Я вновь крутанул в памяти всю известную мне информацию, включая постсоветскую, об исчезновении нашей АПЛ в 1970 году в западной части Атлантического океана. Нет. Ничего не вспомнил.
Лариса вздохнула:
— Хочешь верь, хочешь нет, но с самого начала, как только они ушли в тот рейд, у меня на сердце неспокойно было. Не хотела верить в это, сама себя уговаривала. Да чувствовала, что не уговаривается…
Разумеется, официально всей правды не узнали даже родственники членов экипажа. Но сарафанное радио никто не отменял, и данное средство массовой информации быстро разогнало по североморским гарнизонам зловещие слухи, в которых неизвестно, что было правдой, что неправдой. Если собрать все это в кучу, то выходило примерно следующее.
В какой-то момент с борта субмарины в штаб Краснознаменного Северного флота полетели радиограммы, вогнавшие сотрудников штаба в ступор. Отказ навигационного оборудования… звуки неизвестного происхождения, наблюдаемые гидроакустиками… состояние психомоторного возбуждения, наблюдаемое сразу у нескольких членов экипажа…

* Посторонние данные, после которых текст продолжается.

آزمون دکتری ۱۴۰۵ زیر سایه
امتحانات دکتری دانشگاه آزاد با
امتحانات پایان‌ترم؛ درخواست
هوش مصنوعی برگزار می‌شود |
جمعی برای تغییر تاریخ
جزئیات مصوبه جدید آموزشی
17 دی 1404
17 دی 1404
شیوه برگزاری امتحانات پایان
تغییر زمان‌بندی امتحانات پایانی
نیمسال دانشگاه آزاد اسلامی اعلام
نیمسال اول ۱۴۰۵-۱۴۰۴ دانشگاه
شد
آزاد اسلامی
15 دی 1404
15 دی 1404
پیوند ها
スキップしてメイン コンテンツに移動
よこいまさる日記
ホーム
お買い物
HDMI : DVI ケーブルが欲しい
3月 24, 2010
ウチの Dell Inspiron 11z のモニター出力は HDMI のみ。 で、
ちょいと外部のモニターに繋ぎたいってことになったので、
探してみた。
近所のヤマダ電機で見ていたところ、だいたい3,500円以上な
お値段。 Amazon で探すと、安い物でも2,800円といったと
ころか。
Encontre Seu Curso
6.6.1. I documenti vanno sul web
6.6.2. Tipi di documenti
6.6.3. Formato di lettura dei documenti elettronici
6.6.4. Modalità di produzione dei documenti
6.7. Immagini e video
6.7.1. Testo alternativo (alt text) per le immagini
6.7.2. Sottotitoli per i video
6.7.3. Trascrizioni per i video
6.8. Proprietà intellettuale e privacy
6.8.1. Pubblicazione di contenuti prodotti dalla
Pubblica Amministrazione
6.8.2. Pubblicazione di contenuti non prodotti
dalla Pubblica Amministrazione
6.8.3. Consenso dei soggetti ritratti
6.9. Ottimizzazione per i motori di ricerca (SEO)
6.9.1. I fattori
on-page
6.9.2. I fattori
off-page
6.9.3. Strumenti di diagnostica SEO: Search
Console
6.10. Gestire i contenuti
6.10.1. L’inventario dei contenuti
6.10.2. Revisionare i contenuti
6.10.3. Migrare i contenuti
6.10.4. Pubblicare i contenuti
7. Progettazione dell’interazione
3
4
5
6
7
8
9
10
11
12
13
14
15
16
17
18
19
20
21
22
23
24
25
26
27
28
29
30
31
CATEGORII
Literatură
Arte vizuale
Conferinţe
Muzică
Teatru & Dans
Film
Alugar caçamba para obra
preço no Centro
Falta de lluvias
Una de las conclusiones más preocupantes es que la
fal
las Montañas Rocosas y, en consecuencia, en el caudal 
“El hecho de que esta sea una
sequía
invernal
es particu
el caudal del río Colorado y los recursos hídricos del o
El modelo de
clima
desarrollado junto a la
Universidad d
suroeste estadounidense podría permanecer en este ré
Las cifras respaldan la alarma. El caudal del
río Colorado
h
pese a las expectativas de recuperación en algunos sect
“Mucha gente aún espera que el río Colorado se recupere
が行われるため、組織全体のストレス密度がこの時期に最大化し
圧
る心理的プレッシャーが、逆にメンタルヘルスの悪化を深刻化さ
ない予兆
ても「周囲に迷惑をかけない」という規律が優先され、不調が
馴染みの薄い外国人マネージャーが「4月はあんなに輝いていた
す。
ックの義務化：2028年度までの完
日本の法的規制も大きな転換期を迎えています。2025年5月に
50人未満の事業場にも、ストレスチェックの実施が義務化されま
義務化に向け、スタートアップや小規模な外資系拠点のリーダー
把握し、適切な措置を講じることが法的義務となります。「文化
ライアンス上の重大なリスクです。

— Ты понимаешь? — Лариса уставилась мне прямо в глаза. Прошлое не отпустило ее. — Понимаешь⁈ У них там началось что-то необъяснимое.
Я кивнул.
— А дальше пошло еще хуже, — сказала она.
Глава 5
Я ощутил, как при этих словах легкий холодок пробежал по спине. Не от страха или испуга. Нет, конечно. Скорее, это была эмоция читателя или зрителя триллера. В предвкушении если не кульминации, то одного из сюжетных пиков.
Лариса зачем-то обернулась и понизила голос:
— Дальше началось что-то совсем необъяснимое.
И в штабе Северного флота, и в Главном штабе ВМФ, и в Генеральном штабе все уже стояли на ушах, когда с борта подлодки полетели радиограммы, взрывающие мозг.
'Пытаемся всплыть… не поддается управлению… продолжаем (неразборчиво)… глубина…
Это был последний более или менее вменяемый радиообмен. Опять же по слухам, запись исследовали психологи и охарактеризовали голос передающего (кто именно это был, определить не смогли) как «сильно взволнованный, демонстрирующий состояние, близкое к стрессовому». А затем радиостанция субмарины перешла на азбуку Морзе.
Конечно, радисты в Мурманске легко читали точки-тире. Вот только понять не смогли. Связного смысла в них не было. Бредовые отрывки, из которых так и не сумели собрать систему.
Сперва прозвучало слово глубина — ну, в общем-то, понятно, хотя шубы из этого не сошьешь. Потом: сумрак — черт его знает, слово какое-то уж совсем не военно-морское. А потом передатчик несколько раз отчетливо отбил слово тень. Вот так: тень. Тень. Тень. И все на том. Подлодка умолкла. Навсегда.
Лариса прерывисто вздохнула.
— Помнишь стихи Твардовского? И во всем этом мире… до конца его дней — ни петлички, ни лычки с гимнастерки моей…
Я кивнул. Конечно, помнил. Классика!
— … ну вот, и здесь что-то вроде. Ничего! Пытались искать, конечно. Наверняка и американцы негласно шарились там. Но и от них ноль… Ты знаешь, сколько глубина Саргассова моря?